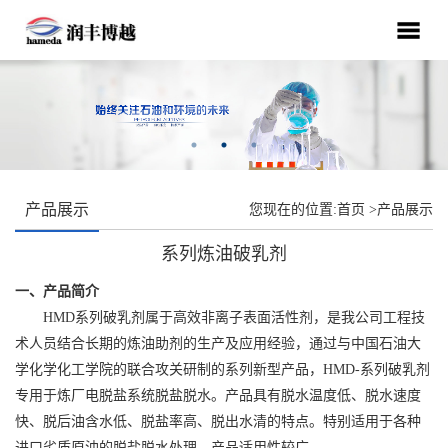
产品展示
您现在的位置:
首页
>
产品展示
系列炼油破乳剂
一、产品简介
HMD系列破乳剂属于高效非离子表面活性剂，是我公司工程技
术人员结合长期的炼油助剂的生产及应用经验，通过与中国石油大
学化学化工学院的联合攻关研制的系列新型产品，
HMD-
系列破乳剂
专用于炼厂电脱盐系统脱盐脱水。产品具有脱水温度低、脱水速度
快、脱后油含水低、脱盐率高、脱出水清的特点。特别适用于各种
进口劣质原油的脱盐脱水处理，产品适用性较广。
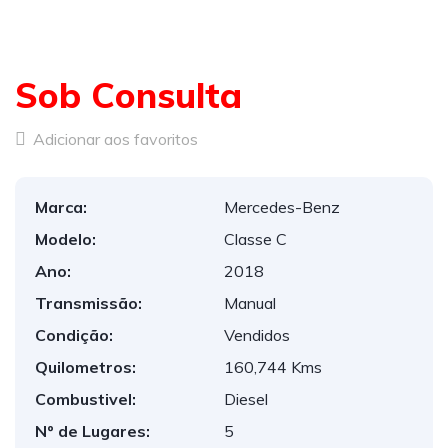
Sob Consulta
Adicionar aos favoritos
Marca:
Mercedes-Benz
Modelo:
Classe C
Ano:
2018
Transmissão:
Manual
Condição:
Vendidos
Quilometros:
160,744 Kms
Combustivel:
Diesel
Nº de Lugares:
5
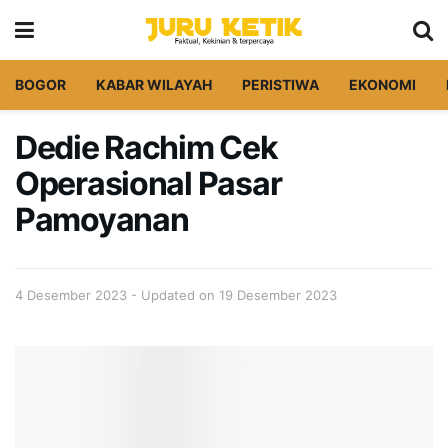
BOGOR
KABAR WILAYAH
PERISTIWA
EKONOMI
Dedie Rachim Cek
Operasional Pasar
Pamoyanan
4 Desember 2023 - Updated on 19 Desember 2023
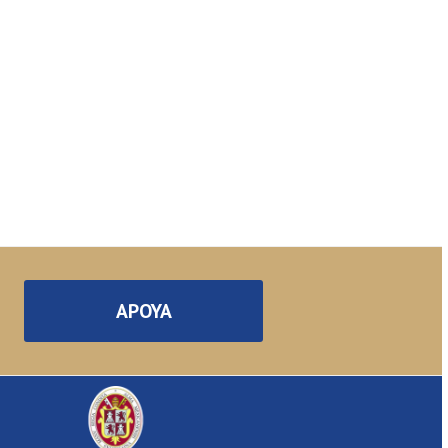
APOYA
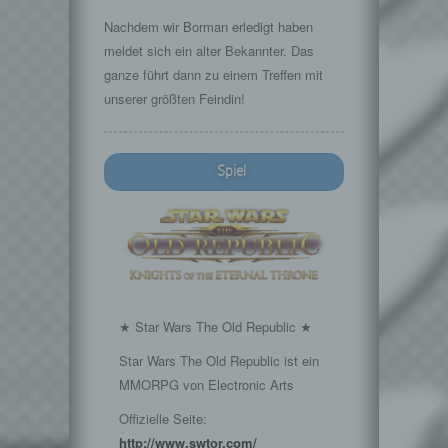
Nachdem wir Borman erledigt haben
meldet sich ein alter Bekannter. Das
ganze führt dann zu einem Treffen mit
unserer größten Feindin!
Spiel
★ Star Wars The Old Republic ★
Star Wars The Old Republic ist ein
MMORPG von Electronic Arts
Offizielle Seite:
http://www.swtor.com/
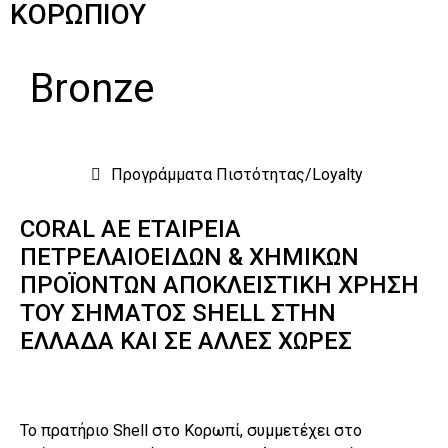
ΚΟΡΩΠΙΟΥ
Bronze
Προγράμματα Πιστότητας/Loyalty
CORAL ΑΕ ΕΤΑΙΡΕΙΑ
ΠΕΤΡΕΛΑΙΟΕΙΔΩΝ & ΧΗΜΙΚΩΝ
ΠΡΟΪΟΝΤΩΝ ΑΠΟΚΛΕΙΣΤΙΚΗ ΧΡΗΣΗ
ΤΟΥ ΣΗΜΑΤΟΣ SHELL ΣΤΗΝ
ΕΛΛΑΔΑ ΚΑΙ ΣΕ ΑΛΛΕΣ ΧΩΡΕΣ
Το πρατήριο Shell στο Κορωπί, συμμετέχει στο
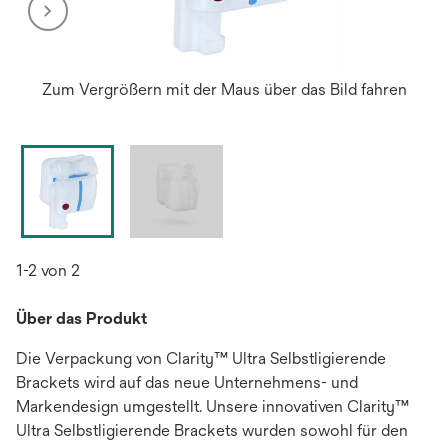
Zum Vergrößern mit der Maus über das Bild fahren
1-2 von 2
Über das Produkt
Die Verpackung von Clarity™ Ultra Selbstligierende
Brackets wird auf das neue Unternehmens- und
Markendesign umgestellt. Unsere innovativen Clarity™
Ultra Selbstligierende Brackets wurden sowohl für den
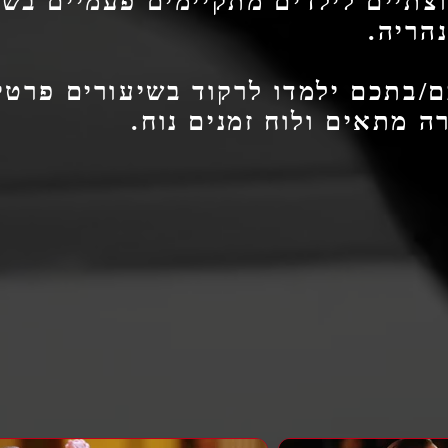
צתיים לילדים מתקיימים פעמיים בשב
נהריה.
/בתכם ילמדו לרקוד בשיעורים פרטי
 מתאים ולוח זמנים נוח.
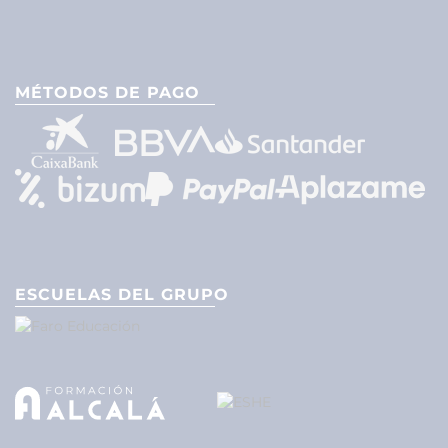
MÉTODOS DE PAGO
ESCUELAS DEL GRUPO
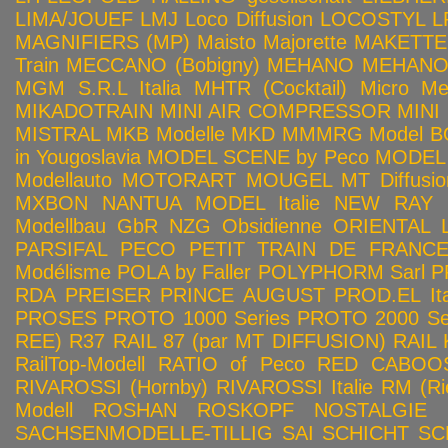
LIMA/JOUEF
LMJ
Loco Diffusion
LOCOSTYL
L
MAGNIFIERS (MP)
Maisto
Majorette
MAKETTE
Train
MECCANO (Bobigny)
MEHANO
MEHANO 
MGM S.R.L Italia
MHTR (Cocktail)
Micro Met
MIKADOTRAIN
MINI AIR COMPRESSOR
MINI
MISTRAL
MKB Modelle
MKD
MMMRG
Model BO
in Yougoslavia
MODEL SCENE by Peco
MODEL 
Modellauto
MOTORART
MOUGEL
MT Diffusio
MXBON
NANTUA MODEL Italie
NEW RAY
Modellbau GbR
NZG
Obsidienne
ORIENTAL L
PARSIFAL
PECO
PETIT TRAIN DE FRANC
Modélisme
POLA by Faller
POLYPHORM Sarl
P
RDA
PREISER
PRINCE AUGUST
PROD.EL Ita
PROSES
PROTO 1000 Series
PROTO 2000 Seri
REE)
R37
RAIL 87 (par MT DIFFUSION)
RAIL 
RailTop-Modell
RATIO of Peco
RED CABOO
RIVAROSSI (Hornby)
RIVAROSSI Italie
RM (Ri
Modell
ROSHAN
ROSKOPF NOSTALGIE
SACHSENMODELLE-TILLIG
SAI
SCHICHT
SC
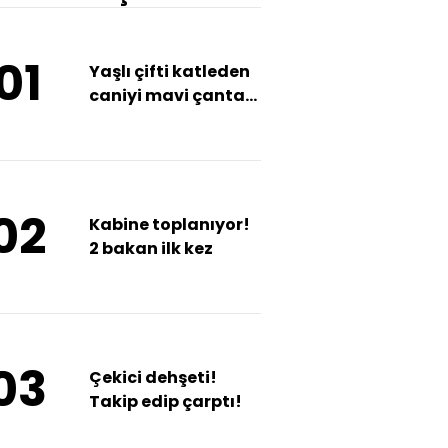
01
Yaşlı çifti katleden
caniyi mavi çanta
yakalatmış!
02
Kabine toplanıyor!
2 bakan ilk kez
03
Çekici dehşeti!
Takip edip çarptı!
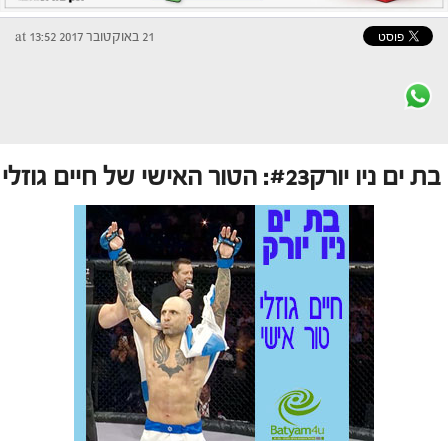
21 באוקטובר 2017 at 13:52
בת ים ניו יורק#23: הטור האישי של חיים גוזלי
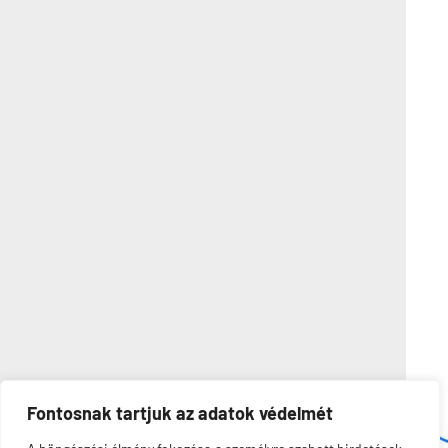
Fontosnak tartjuk az adatok védelmét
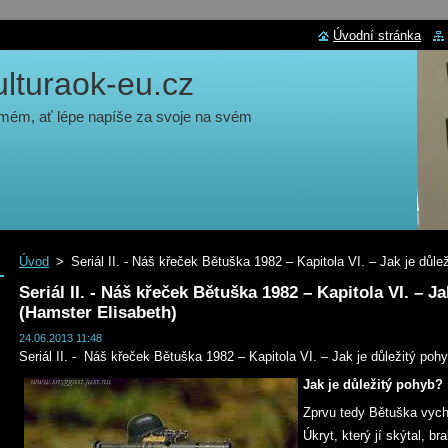
Úvodní stránka
turaok-eu.cz
 mém, ať lépe napíše za svoje na svém
Úvod
>
Seriál II. - Náš křeček Bětuška 1982 – Kapitola VI. – Jak je důl
Seriál II. - Náš křeček Bětuška 1982 – Kapitola VI. – J
(Hamster Elisabeth)
24.06.2013 11:48
Seriál II. - Náš křeček Bětuška 1982 – Kapitola VI. – Jak je důležitý poh
Jak je důležitý pohyb?
Zprvu tedy Bětuška vych
Úkryt, který jí skýtal, br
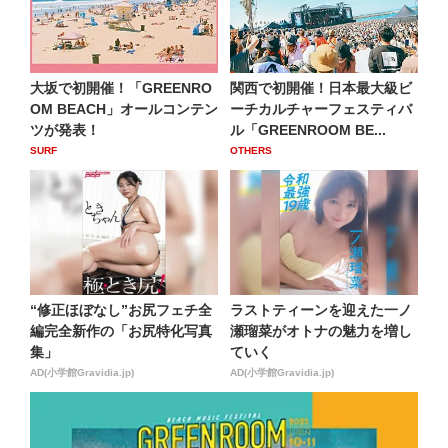
大坂で初開催！「GREENRO
関⻄で初開催！⽇本最⼤級ビ
OM BEACH」オールコンテン
ーチカルチャーフェスティバ
ツが発表！
ル「GREENROOM BE...
SURF
OTHERS
“修正ほぼなし”お尻フェチ全
ラストティーンを迎えた一ノ
編完全新作の「お尻特化写真
瀬瑠菜がオトナの魅力を増し
集」
ていく
AD(小学館Gravidia.jp)
AD(小学館Gravidia.jp)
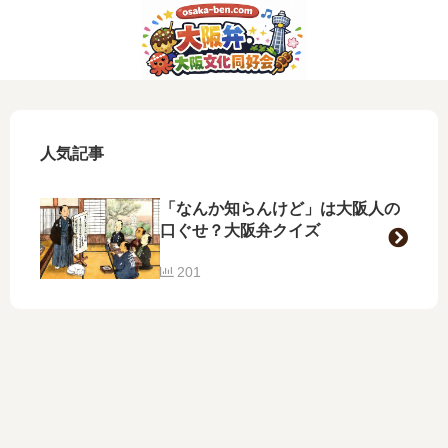
人気記事
「なんか知らんけど」は大阪人の
口ぐせ？大阪弁クイズ
201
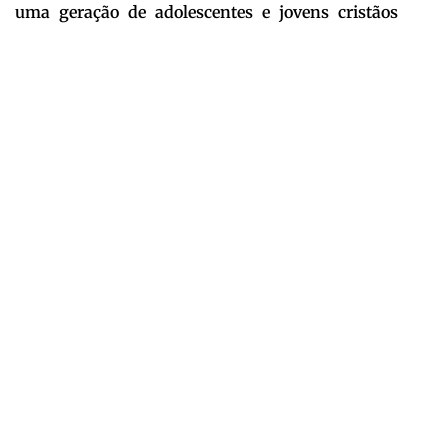
uma geração de adolescentes e jovens cristãos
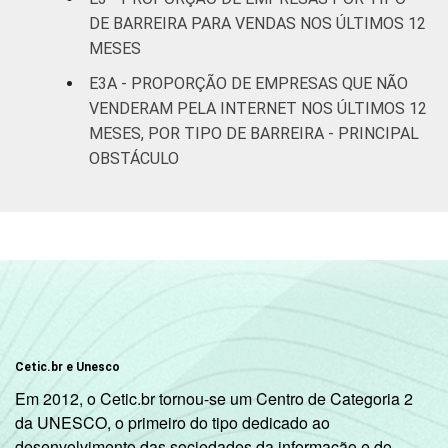
DE BARREIRA PARA VENDAS NOS ÚLTIMOS 12
Atividades
MESES
imobiliárias;
Atividades
E3A - PROPORÇÃO DE EMPRESAS QUE NÃO
profissionais,
VENDERAM PELA INTERNET NOS ÚLTIMOS 12
científicas e
MESES, POR TIPO DE BARREIRA - PRINCIPAL
72
27
técnicas;
OBSTÁCULO
Atividades
administrativas
e serviços
complementares
Artes, cultura,
esporte e
recreação,
68
30
Cetic.br e Unesco
Outras
atividades de
Em 2012, o Cetic.br tornou-se um Centro de Categoria 2
serviços
da UNESCO, o primeiro do tipo dedicado ao
desenvolvimento das sociedades da informação e do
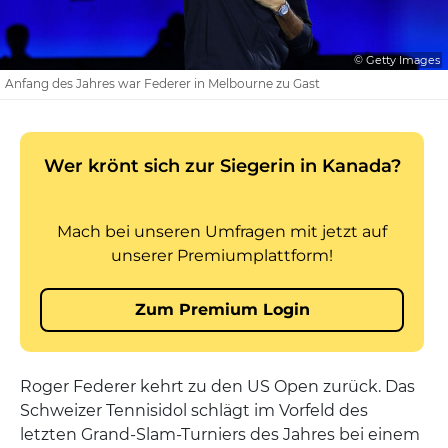
© Getty Images
Anfang des Jahres war Federer in Melbourne zu Gast
Roger Federer kehrt zu den US Open zurück. Das
Schweizer Tennisidol schlägt im Vorfeld des
letzten Grand-Slam-Turniers des Jahres bei einem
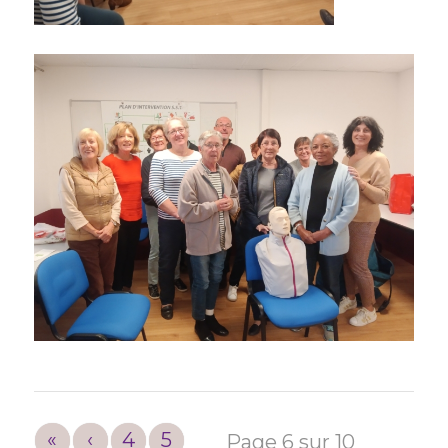
«
‹
4
5
Page 6 sur 10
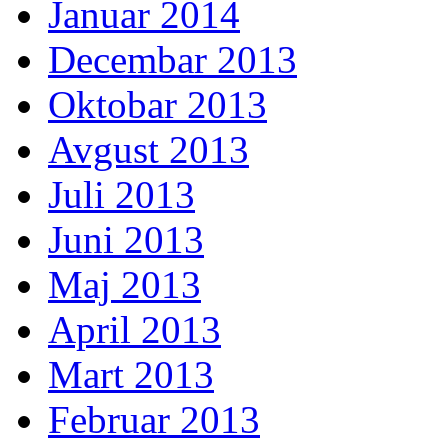
Januar 2014
Decembar 2013
Oktobar 2013
Avgust 2013
Juli 2013
Juni 2013
Maj 2013
April 2013
Mart 2013
Februar 2013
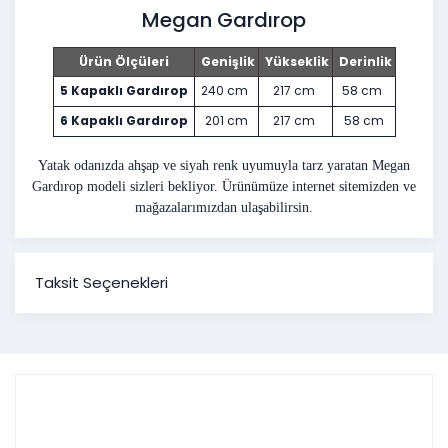
Megan Gardırop
Ürün Ölçüleri
Genişlik
Yükseklik
Derinlik
5 Kapaklı Gardırop
240 cm
217 cm
58 cm
6 Kapaklı Gardırop
201 cm
217 cm
58 cm
Yatak odanızda ahşap ve siyah renk uyumuyla tarz yaratan Megan
Gardırop modeli sizleri bekliyor. Ürünümüze internet sitemizden ve
mağazalarımızdan ulaşabilirsin.
Taksit Seçenekleri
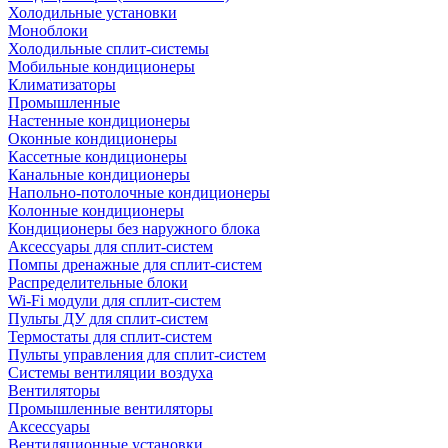
Холодильные установки
Моноблоки
Холодильные сплит-системы
Мобильные кондиционеры
Климатизаторы
Промышленные
Настенные кондиционеры
Оконные кондиционеры
Кассетные кондиционеры
Канальные кондиционеры
Напольно-потолочные кондиционеры
Колонные кондиционеры
Кондиционеры без наружного блока
Аксессуары для сплит-систем
Помпы дренажные для сплит-систем
Распределительные блоки
Wi-Fi модули для сплит-систем
Пульты ДУ для сплит-систем
Термостаты для сплит-систем
Пульты управления для сплит-систем
Системы вентиляции воздуха
Вентиляторы
Промышленные вентиляторы
Аксессуары
Вентиляционные установки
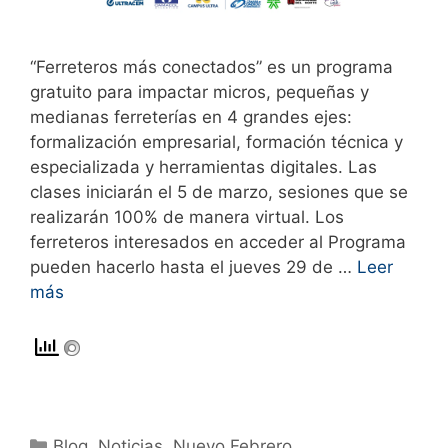
“Ferreteros más conectados” es un programa
gratuito para impactar micros, pequeñas y
medianas ferreterías en 4 grandes ejes:
formalización empresarial, formación técnica y
especializada y herramientas digitales. Las
clases iniciarán el 5 de marzo, sesiones que se
realizarán 100% de manera virtual. Los
ferreteros interesados en acceder al Programa
pueden hacerlo hasta el jueves 29 de …
Leer
más
Blog
,
Noticias
,
Nuevo Febrero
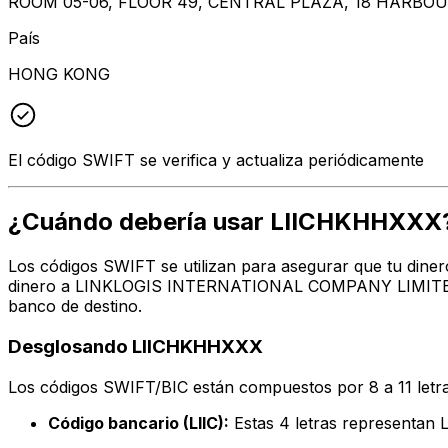
ROOM 05-06, FLOOR 49, CENTRAL PLAZA, 18 HARBO
País
HONG KONG
El código SWIFT se verifica y actualiza periódicamente
¿Cuándo debería usar LIICHKHHXXX
Los códigos SWIFT se utilizan para asegurar que tu diner
dinero a LINKLOGIS INTERNATIONAL COMPANY LIMITED en 
banco de destino.
Desglosando LIICHKHHXXX
Los códigos SWIFT/BIC están compuestos por 8 a 11 letra
Código bancario (LIIC):
Estas 4 letras represent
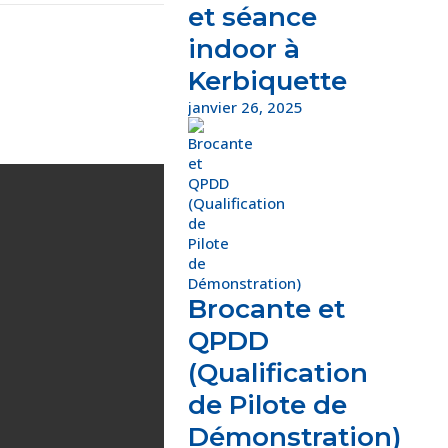
et séance
indoor à
Kerbiquette
janvier 26, 2025
Brocante et
QPDD
(Qualification
de Pilote de
Démonstration)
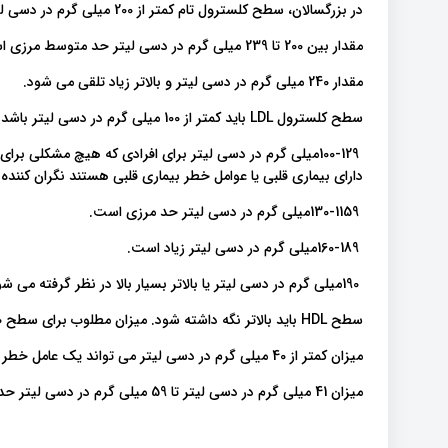
در بزرگسالان، سطح کلسترول تام کمتر از 200 میلی گرم در دسی لیتر (mg/dL) سالم تلقی می شود.
مقدار بین 200 تا 239 میلی گرم در دسی لیتر حد متوسط مرزی است.
مقدار 240 میلی گرم در دسی لیتر و بالاتر زیاد تلقی می شود.
سطح کلسترول LDL باید کمتر از 100 میلی گرم در دسی لیتر باشد.
100-129میلی گرم در دسی لیتر برای افرادی که هیچ مشکلی بر
دارای بیماری قلبی یا عوامل خطر بیماری قلبی هستند نگران کننده 
130-1159میلی گرم در دسی لیتر حد مرزی است.
160-189میلی گرم در دسی لیتر زیاد است.
190میلی گرم در دسی لیتر یا بالاتر بسیار بالا در نظر گرفته می شود.
سطح HDL باید بالاتر نگه داشته شود. میزان مطلوب برای سطح HDL 60 میلی گرم در دسی لیتر یا بالاتر است.
میزان کمتر از 40 میلی گرم در دسی لیتر می تواند یک عامل خطر اصلی برای بیماری های قلبی باشد.
میزان 41 میلی گرم در دسی لیتر تا 59 میلی گرم در دسی لیتر حد پایین است.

INSTRUCTIONS FOR THE TASK:
From the material above, give again exactly the lines from the one that contains "unserer größten Feindin!" through the one that contains "Το πρατήριο Shell στο Κορωπί, συμμετέχει στο", and leave out the pictures.

RESPONSE AREA:
unserer größten Feindin!
Spiel
★ Star Wars The Old Republic ★
Star Wars The Old Republic ist ein
MMORPG von Electronic Arts
Offizielle Seite:
http://www.swtor.com/
ΚΟΡΩΠΙΟΥ
Bronze
Προγράμματα Πιστότητας/Loyalty
CORAL ΑΕ ΕΤΑΙΡΕΙΑ
ΠΕΤΡΕΛΑΙΟΕΙΔΩΝ & ΧΗΜΙΚΩΝ
ΠΡΟΪΟΝΤΩΝ ΑΠΟΚΛΕΙΣΤΙΚΗ ΧΡΗΣΗ
ΤΟΥ ΣΗΜΑΤΟΣ SHELL ΣΤΗΝ
ΕΛΛΑΔΑ ΚΑΙ ΣΕ ΑΛΛΕΣ ΧΩΡΕΣ
Το πρατήριο Shell στο Κορωπί, συμμετέχει στο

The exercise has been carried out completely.